O magistrado citou que a perícia feita em Walmor constatou que a extração dos 12 dentes não era necessária, tampouco recomendável, “pois não é seguro e nem confortável para o paciente".
“Quando indagado qual o tratamento indicado para solucionar o problema em definitivo, o perito respondeu que, diante da perda dos 12 dentes somada ao tempo que passou, houve claramente um comprometimento de toda parte óssea nas áreas onde os dentes foram extraídos. Portanto, o tratamento seria uma reabilitação com protocolo cirúrgico para colocação de implantes, enxerto ósseo nas regiões com pouco osso e colocação de próteses sobre implantes [...] Também esclareceu que após a extração, se não houver a reabilitação com próteses ou implantes, podem surgir problemas de ATM (articulação têmporo mandibular), como dores, estalos e dificuldades de mastigação”.
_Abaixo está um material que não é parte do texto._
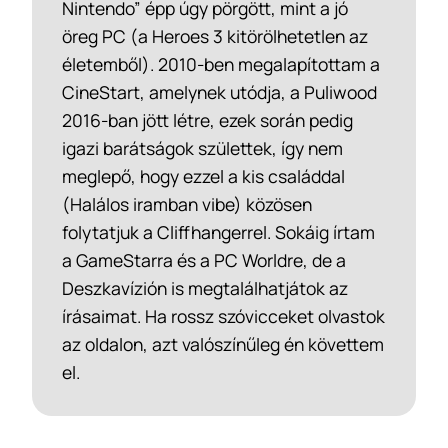
Nintendo” épp úgy pörgött, mint a jó
öreg PC (a Heroes 3 kitörölhetetlen az
életemből). 2010-ben megalapítottam a
CineStart, amelynek utódja, a Puliwood
2016-ban jött létre, ezek során pedig
igazi barátságok születtek, így nem
meglepő, hogy ezzel a kis családdal
(Halálos iramban vibe) közösen
folytatjuk a Cliffhangerrel. Sokáig írtam
a GameStarra és a PC Worldre, de a
Deszkavízión is megtalálhatjátok az
írásaimat. Ha rossz szóvicceket olvastok
az oldalon, azt valószínűleg én követtem
el.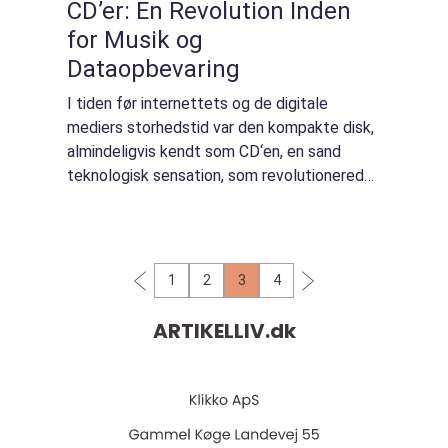
CD’er: En Revolution Inden
for Musik og
Dataopbevaring
I tiden før internettets og de digitale
mediers storhedstid var den kompakte disk,
almindeligvis kendt som CD‘en, en sand
teknologisk sensation, som revolutionerede
måden, vi opbevarede og lyttede til musik
på, samt delte og ...
1
2
3
4
ARTIKELLIV.
dk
Outro depoimento que contribuiu para a condenação foi o da dentista Patrícia Gallo, responsável pela extração dos dentes. Na oitiva, ela afirmou que em razão da precariedade dos dentes de Walmor e da pouca disponibilidade de tempo até a exibição do programa, teve que optar pela extração dos 12 dentes.
“Logo, vê-se que a preocupação era com o programa da TV e o pouco tempo que dispunham para deixar ‘aparentemente’ arrumados os dentes do Autor, não se preocupando se estavam mutilando-o, causando dor e humilhando-o”, disse o juiz.
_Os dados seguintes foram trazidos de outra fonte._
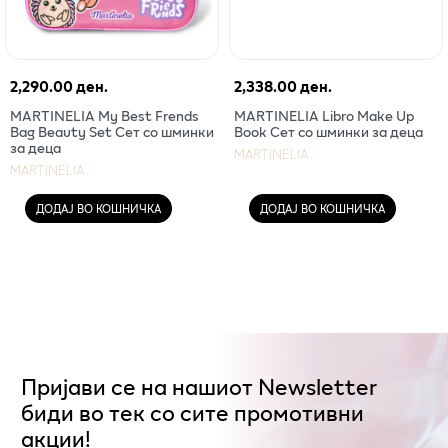
2,290.00 ден.
2,338.00 ден.
MARTINELIA My Best Frends
MARTINELIA Libro Make Up
Bag Beauty Set Сет со шминки
Book Сет со шминки за деца
за деца
MARTINELIA
MARTINELIA
ДОДАЈ ВО КОШНИЧКА
ДОДАЈ ВО КОШНИЧКА
Пријави се на нашиот Newsletter
биди во тек со сите промотивни
акции!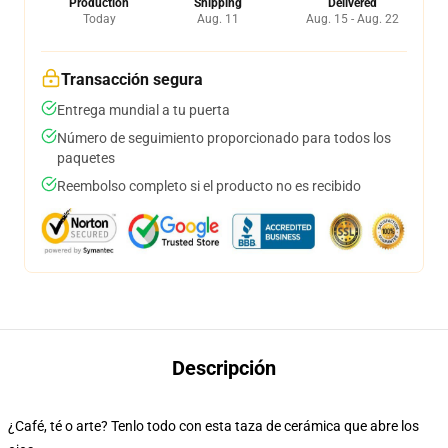
Production
Shipping
Delivered
Today
Aug. 11
Aug. 15 - Aug. 22
Transacción segura
Entrega mundial a tu puerta
Número de seguimiento proporcionado para todos los
paquetes
Reembolso completo si el producto no es recibido
Descripción
¿Café, té o arte? Tenlo todo con esta taza de cerámica que abre los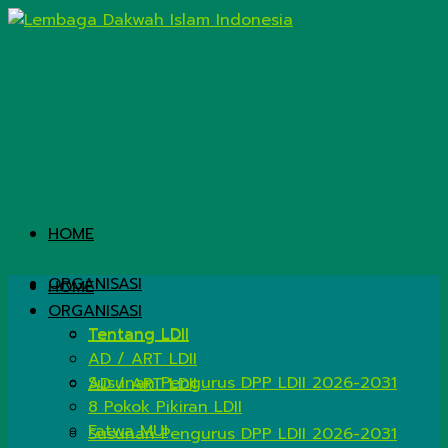
HOME
ORGANISASI
HOME
ORGANISASI
Tentang LDII
Tentang LDII
AD / ART LDII
Susunan Pengurus DPP LDII 2026-2031
AD / ART LDII
8 Pokok Pikiran LDII
Fatwa MUI
Susunan Pengurus DPP LDII 2026-2031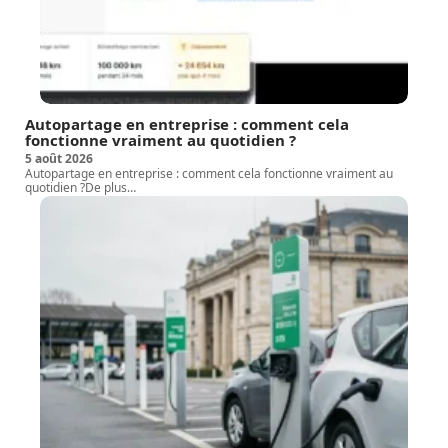
Autopartage en entreprise : comment cela
fonctionne vraiment au quotidien ?
5 août 2026
Autopartage en entreprise : comment cela fonctionne vraiment au
quotidien ?De plus
…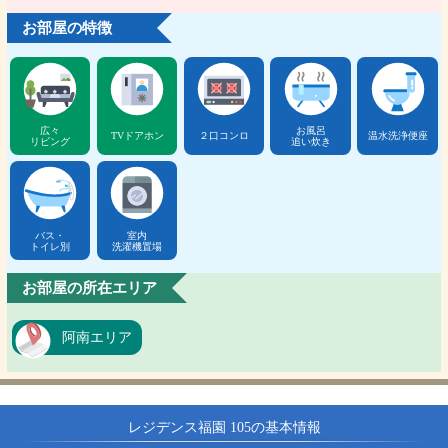
お部屋の特徴
広々
お風呂
TVドアホン
２口コンロ
温水洗浄便座
リビング
追い炊き
バス・
室内
トイレ別
洗濯機置場
お部屋の所在エリア
阿南エリア
レジデンス福園 105の基本情報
Yale Mendes mencionou que o relatório do psiquiatra Andre Dualib também evidenciou que o cuiabano, após ter participado do programa, passou a ter vergonha de sair de casa, sentindo “tristeza, choro, raiva, diminuição acentuada da autoestima, insônia, embotamento emocional e revivencia o trauma muitas vezes ao dia”.
“Também se encontra nos autos uma Escritura Pública de Declaração em que Gerval Batista de Almeida, conhecido do Autor, afirma que ele não mais recebe os amigos em casa, não vai aos churrascos que fazem nos finais de semana e não consegue ir às entrevistas para conseguir emprego. Declarou que é nítida a perturbação emocional do amigo e que está assim desde que participou do programa da Record”.
“Patente, portanto, o ato ilícito e a obrigação de indenizar diante da extração desnecessária dos dentes do Requerente e da forma como foi realizada, negligentemente, ofendendo a sua boa-fé e com interesse somente na audiência do programa”.
Segundo o juiz, o apresentador e a emissora, além do dano moral e do tratamento dentário, também devem ser responsabilizadas pelos danos estéticos causados a Walmor Ferreira.
“Apesar da aparência do Autor não ser das melhores antes da participação no quadro “Arruma meu Marido” pelo fato de já faltar vários dentes em sua boca, indubitavelmente, após a extração de mais 12 elementos, ficou pior, murchou, conforme se constata à fl. 96, quando sua filha informou à Rede Record que seu pai tinha vergonha de sair de casa até para trabalhar”.